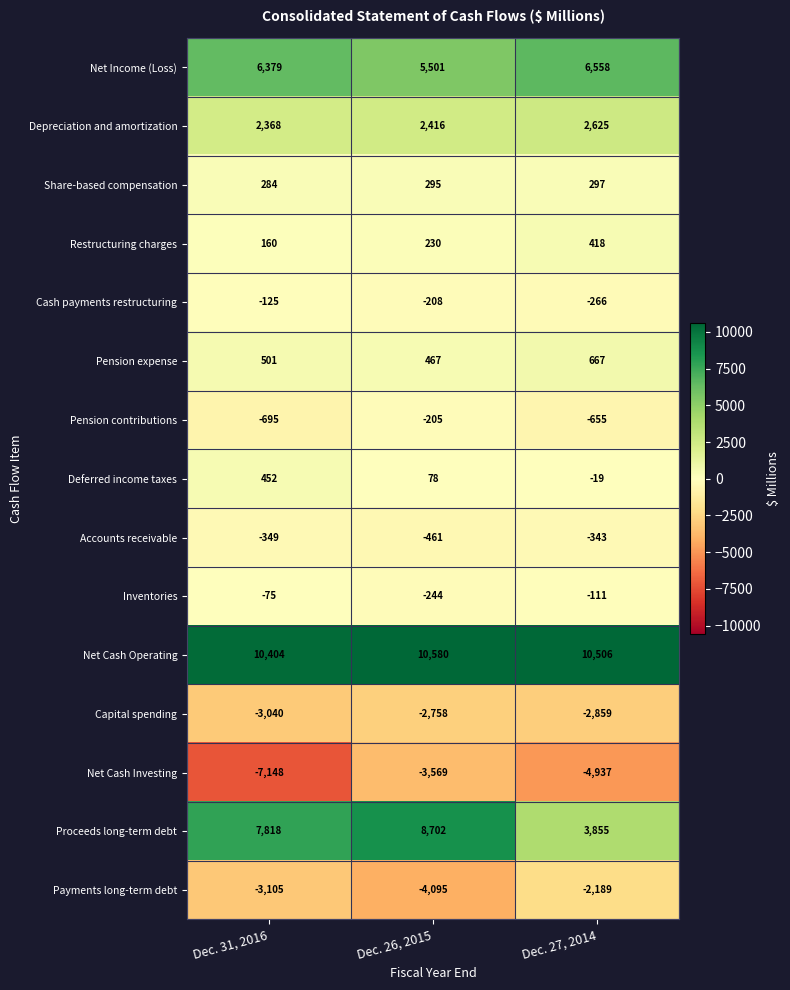

At which label does Cash payments restructuring first exceed -208?

Dec. 31, 2016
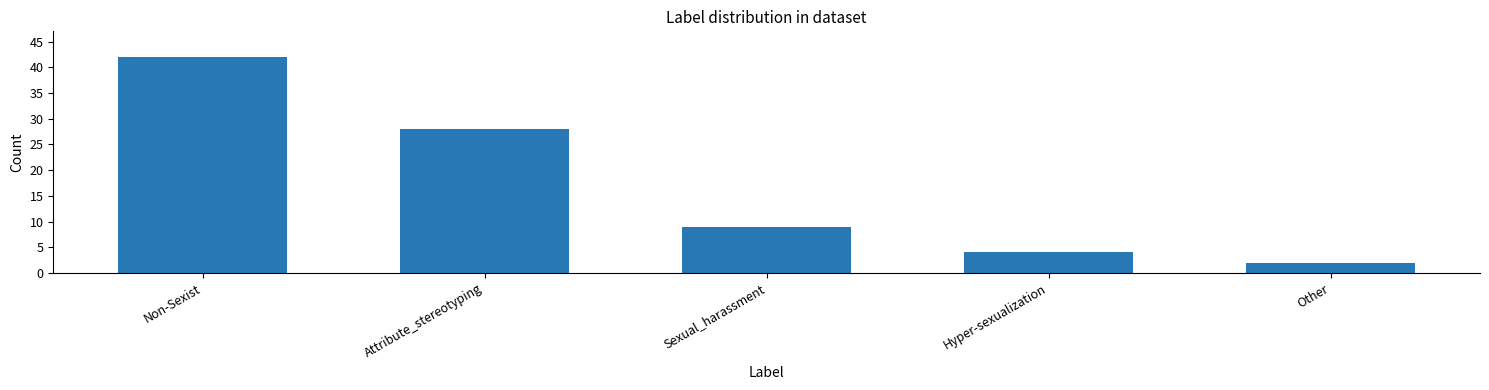

Reading left to right, extract all data points from this chart.

42	28	9	4	2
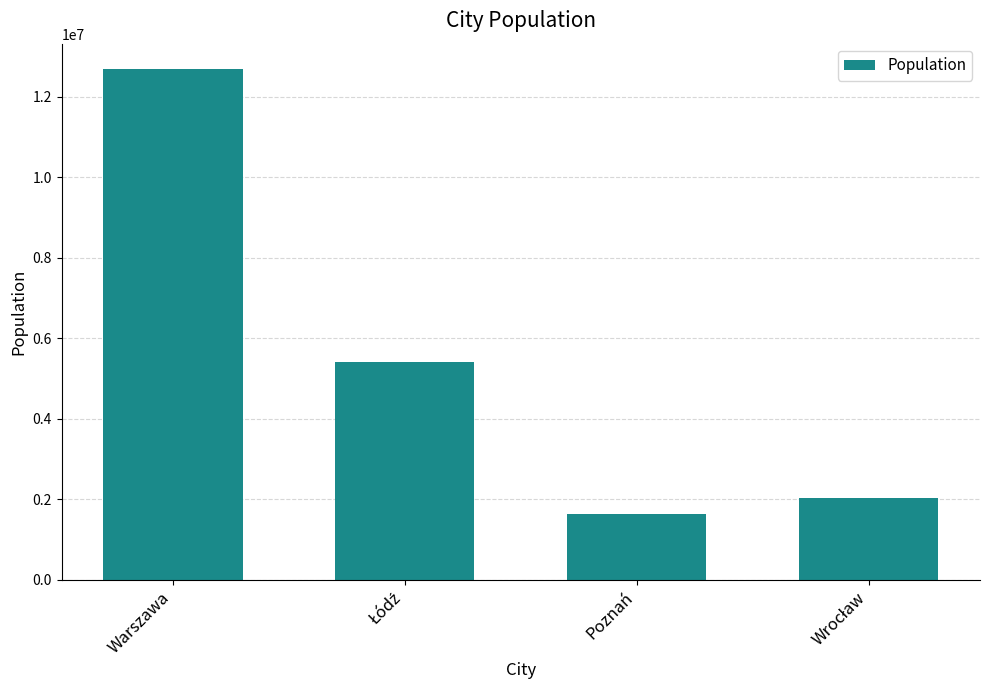

Is it true that the value at Poznań is 1625631?

True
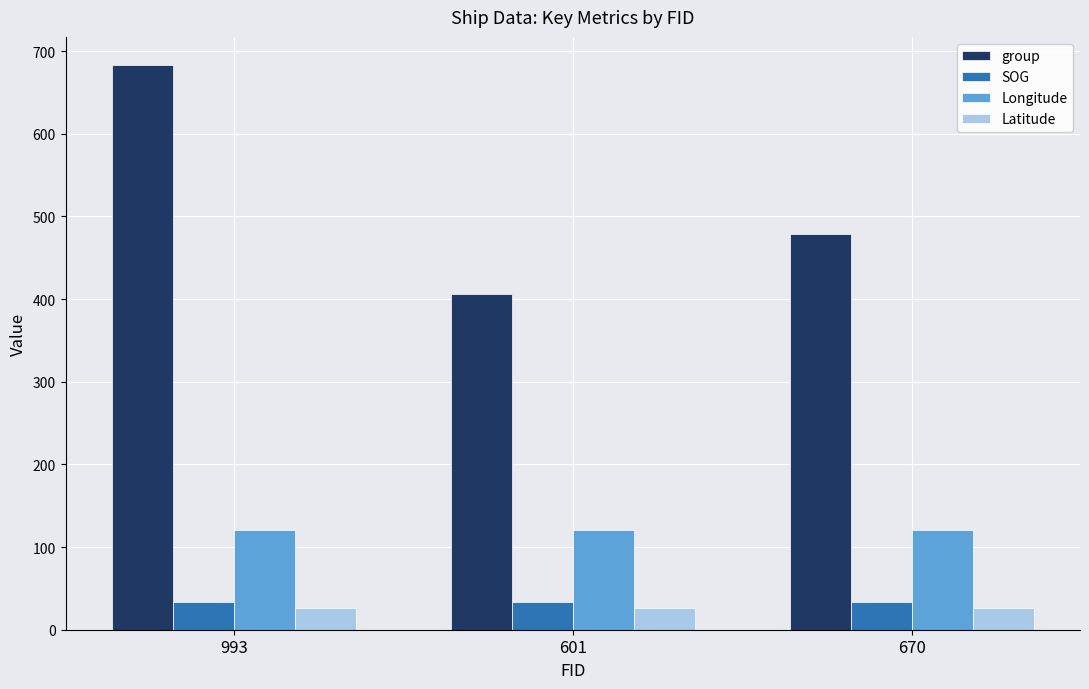

What are all the series names shown in the legend?

group, SOG, Longitude, Latitude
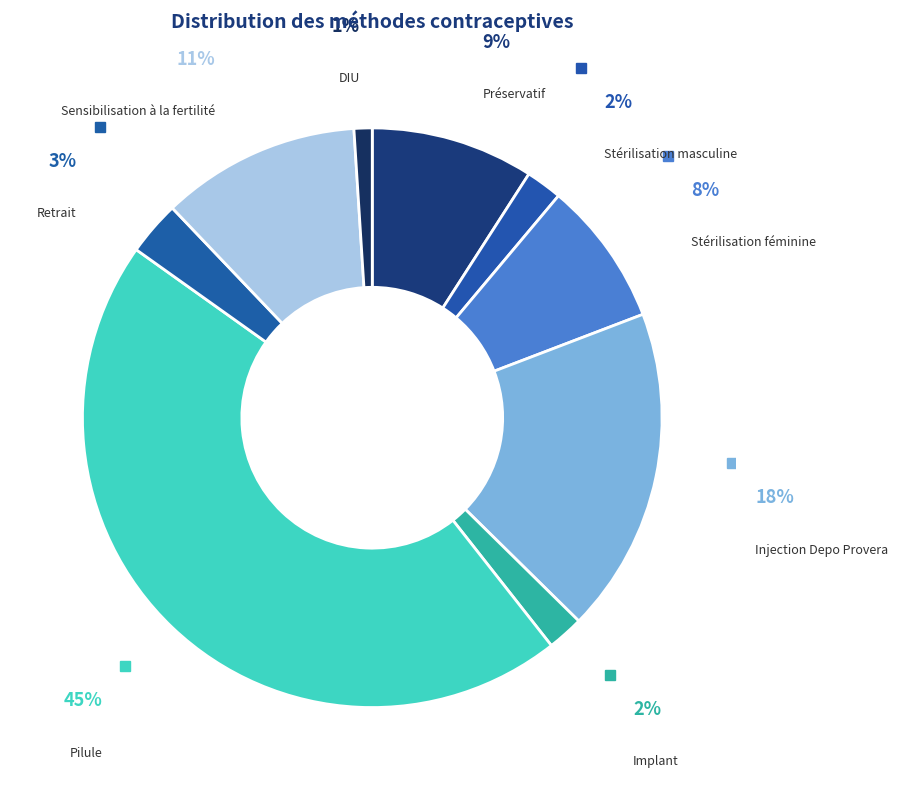

Does Sensibilisation à la fertilité represent more than half of the total?

No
+---+
Arrange every line of the items above as a numbered list, dropping the blank lines and the pictures.

# SOLUTION TO THIS PROBLEM
1. At which label does Cash payments restructuring first exceed -208?
2. Dec. 31, 2016
3. Reading left to right, extract all data points from this chart.
4. 42	28	9	4	2
5. Is it true that the value at Poznań is 1625631?
6. True
7. What are all the series names shown in the legend?
8. group, SOG, Longitude, Latitude
9. Does Sensibilisation à la fertilité represent more than half of the total?
10. No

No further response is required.